NVIDIA SMI Monitoring
Last updated - 28 February, 2025
LogicMonitor provides support for monitoring NVIDIA GPUs. LogicMonitor’s Nvidia-SMI monitoring is optimized for fast efficient parsing, enabling scaleability to larger setups on a single collector with minimal impact to overall collector performance.
LogicMonitor’s GPU Module enhances monitoring for NVIDIA GPUs in the following ways:
- Increases efficiency–Optimized request filters minimize SSH data transfer and impacts to device performance, enabling scalability to larger setups with minimal impact to a collector.
- Provides secure access–Supports key-based SSH authentication for both Linux and Windows environments.
- Ensures seamless data collection–Harnesses SSH’s exec functionality to make connections reliable, short, and robust.
- Identifies performance bottlenecks–Metrics covering utilization, VRAM usage, clock speeds, as well as assists in identifying which models maximize your hardware.
- Streamlines device management–Uses a dedicated Property Source (@category NVIDIA-SMI) for streamlined and easy monitoring.
Requirements for NVIDIA SMI Compatibiltiy
LogicMonitor’s GPU Modules are compatible with resources running NVIDIA SMI command (broad GPU support) with SSH EXEC.
Adding Resources into Monitoring
Add your NVIDIA GPU resources into monitoring. For more information on adding resources into monitoring, see Adding Resources.
Import LogicModules
From the LogicMonitor Module Exchange, import all NVIDIA GPU LogicModules. If these LogicModules are already present, ensure you have the most recent versions.

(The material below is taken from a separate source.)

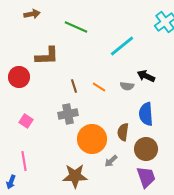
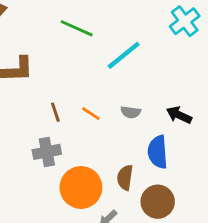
green line: (76, 27) -> (77, 28), moved
black arrow: (146, 76) -> (179, 115), moved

After the LogicModules are imported data collection automatically commences.
LogicModules in Package
| Display Name | Type | Description | 
| Nvidia_SMI_SSH | DataSource | GPU metrics from Nvidia-SMI. | 
| addCategory_Nvidia_SMI | PropertySource | Attempts to identify Windows and Linux hosts using an Nvidia GPU with support for Nvidia-SMI. | 
When setting static datapoint thresholds on the various metrics tracked by this package’s DataSources, LogicMonitor follows the technology owner’s best practice KPI recommendations.
Recommendation: If necessary, adjust these predefined thresholds to meet the unique needs of your environment. For more information on tuning datapoint thresholds, see Tuning Static Thresholds for Datapoints.